### Given text
Netanyahu is facing indictment from the country's Attorney General in three separate corruption cases, the most serious of which alleges he gave out favors to a large media company in return for positive press coverage.

The charges haven't swayed many voters so far, but this election is shaping up to be close enough that even a small impact on the polls could spell disaster for Netanyahu. The announcement also puts the prime minister's legal troubles in the spotlight ahead of the vote.

Yohanan Plesner, President of the Israel Democracy Institute, told Newsy: "Now the election is not only about, say security in the economy, it's also about corruption. And what do you think about the likelihood of having a prime minister under an indictment."

Seizing the moment, Netanyahu's two biggest opponents have teamed up to form a joint party. Former general Benny Gantz has merged his Israel Resilience party with the Yesh Atid party of politician Yair Lapid, creating the centrist Blue and White Party.

By combining their parties, Gantz and Lapid have a shot of garnering more seats in Israel's parliament, the Knesset, than Netanyahu's Likud party. Usually, that would give them the first shot at forming a new government.

But having the biggest party doesn't guarantee victory — whoever wins the election still has to weld together a majority coalition from other parties to actually make a government. Right now, it's not clear either side can unite the 61 seats needed for a majority.

Israel's elections take place on April 9th. The country's president will then select one of the party leaders to try and form a majority government out of the results — a normally symbolic decision that could be more difficult to make this time around.

Plesner told Newsy: "For the first time we're entering, potentially depending on the outcome of the election, a more ambiguous scenario. ... It will put both the president in a dilemma and it will generate sort of a real difficulty that might lead to the emergence of all sorts of unexpected scenarios."

### Required actions
(a) Please rewrite the part of the Israel election article that opens with the words containing "By combining their" and closes with "for a majority.", putting "governing alliance" in place of "majority coalition".
(b) According to the Israel election article, why does having the biggest party not guarantee victory? Answer in one to three sentences.
(c) List every political party named in the Israel election article.
Rely only on the Israel election article.

### Given entries
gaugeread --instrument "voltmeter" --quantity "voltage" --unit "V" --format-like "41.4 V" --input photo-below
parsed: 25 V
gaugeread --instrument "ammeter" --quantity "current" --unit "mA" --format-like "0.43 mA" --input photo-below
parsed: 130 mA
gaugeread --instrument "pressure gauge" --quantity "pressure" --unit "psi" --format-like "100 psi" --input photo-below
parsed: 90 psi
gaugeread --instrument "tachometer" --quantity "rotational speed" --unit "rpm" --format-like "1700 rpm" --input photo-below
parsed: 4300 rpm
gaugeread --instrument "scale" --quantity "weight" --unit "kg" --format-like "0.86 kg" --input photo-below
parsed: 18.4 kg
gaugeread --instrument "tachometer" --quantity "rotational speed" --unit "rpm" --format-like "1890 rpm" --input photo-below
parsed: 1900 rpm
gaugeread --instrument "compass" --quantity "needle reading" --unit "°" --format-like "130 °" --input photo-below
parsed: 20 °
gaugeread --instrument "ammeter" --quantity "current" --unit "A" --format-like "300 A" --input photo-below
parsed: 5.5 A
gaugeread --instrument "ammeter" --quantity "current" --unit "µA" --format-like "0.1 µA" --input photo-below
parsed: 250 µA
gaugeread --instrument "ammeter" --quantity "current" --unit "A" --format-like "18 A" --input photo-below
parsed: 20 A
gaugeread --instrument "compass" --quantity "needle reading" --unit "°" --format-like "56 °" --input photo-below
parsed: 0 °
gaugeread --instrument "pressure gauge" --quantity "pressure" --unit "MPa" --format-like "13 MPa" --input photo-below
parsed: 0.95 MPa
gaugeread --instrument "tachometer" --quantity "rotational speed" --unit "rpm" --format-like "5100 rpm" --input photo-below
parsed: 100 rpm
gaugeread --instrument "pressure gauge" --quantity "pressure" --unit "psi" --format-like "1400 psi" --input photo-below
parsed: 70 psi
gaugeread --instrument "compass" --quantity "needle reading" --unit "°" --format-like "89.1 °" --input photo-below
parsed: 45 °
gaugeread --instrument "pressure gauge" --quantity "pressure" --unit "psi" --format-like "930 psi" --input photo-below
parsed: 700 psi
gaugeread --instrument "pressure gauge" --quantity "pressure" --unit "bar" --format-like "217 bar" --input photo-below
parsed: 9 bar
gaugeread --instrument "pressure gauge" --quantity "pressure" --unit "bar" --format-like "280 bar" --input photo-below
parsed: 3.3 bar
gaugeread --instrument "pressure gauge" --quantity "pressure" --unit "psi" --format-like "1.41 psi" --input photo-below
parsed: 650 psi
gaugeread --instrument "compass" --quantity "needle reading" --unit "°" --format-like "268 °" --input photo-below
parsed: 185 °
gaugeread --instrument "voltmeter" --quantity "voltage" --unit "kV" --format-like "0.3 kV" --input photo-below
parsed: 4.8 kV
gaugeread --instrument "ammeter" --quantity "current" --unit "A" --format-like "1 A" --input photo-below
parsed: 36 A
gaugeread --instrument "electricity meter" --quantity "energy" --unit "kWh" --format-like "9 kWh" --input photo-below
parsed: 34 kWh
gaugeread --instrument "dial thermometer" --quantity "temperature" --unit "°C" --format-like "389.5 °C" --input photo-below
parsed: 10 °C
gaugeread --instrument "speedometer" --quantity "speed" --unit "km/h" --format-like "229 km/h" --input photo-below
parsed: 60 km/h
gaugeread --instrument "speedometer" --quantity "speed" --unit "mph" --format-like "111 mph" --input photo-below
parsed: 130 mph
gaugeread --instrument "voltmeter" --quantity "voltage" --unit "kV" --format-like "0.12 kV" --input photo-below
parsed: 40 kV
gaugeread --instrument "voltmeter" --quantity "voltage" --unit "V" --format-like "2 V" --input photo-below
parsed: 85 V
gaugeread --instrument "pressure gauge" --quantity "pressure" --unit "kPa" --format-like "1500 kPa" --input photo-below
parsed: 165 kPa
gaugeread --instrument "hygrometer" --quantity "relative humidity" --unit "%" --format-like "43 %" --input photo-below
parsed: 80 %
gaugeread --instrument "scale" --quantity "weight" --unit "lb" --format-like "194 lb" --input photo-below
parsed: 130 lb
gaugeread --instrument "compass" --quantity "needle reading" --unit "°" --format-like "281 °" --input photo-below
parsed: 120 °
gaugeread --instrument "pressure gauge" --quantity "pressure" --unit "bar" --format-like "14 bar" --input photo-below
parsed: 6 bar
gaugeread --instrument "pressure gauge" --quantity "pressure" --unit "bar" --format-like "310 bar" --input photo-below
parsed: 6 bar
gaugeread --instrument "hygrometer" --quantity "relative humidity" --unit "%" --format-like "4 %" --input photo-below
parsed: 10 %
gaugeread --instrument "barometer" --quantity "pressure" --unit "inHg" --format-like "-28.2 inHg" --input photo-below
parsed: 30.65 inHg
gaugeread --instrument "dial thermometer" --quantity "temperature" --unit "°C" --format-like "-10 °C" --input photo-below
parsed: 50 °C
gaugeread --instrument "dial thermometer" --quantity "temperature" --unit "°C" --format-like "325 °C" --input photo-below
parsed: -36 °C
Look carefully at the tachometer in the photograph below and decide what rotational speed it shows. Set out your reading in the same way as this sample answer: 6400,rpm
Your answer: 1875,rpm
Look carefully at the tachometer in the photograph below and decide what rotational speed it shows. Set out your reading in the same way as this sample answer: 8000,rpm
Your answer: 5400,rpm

### Answers by item number
(a)
By combining their parties, Gantz and Lapid have a shot of garnering more seats in Israel's parliament, the Knesset, than Netanyahu's Likud party. Usually, that would give them the first shot at forming a new government.

But having the biggest party doesn't guarantee victory — whoever wins the election still has to weld together a governing alliance from other parties to actually make a government. Right now, it's not clear either side can unite the 61 seats needed for a majority.

(b) Having the biggest party does not guarantee victory because the winner still has to form a majority coalition from other parties to actually make a government. Right now, it is not clear that either side can unite the 61 seats needed for a majority.

(c)
- Israel Resilience
- Yesh Atid
- Blue and White Party
- Likud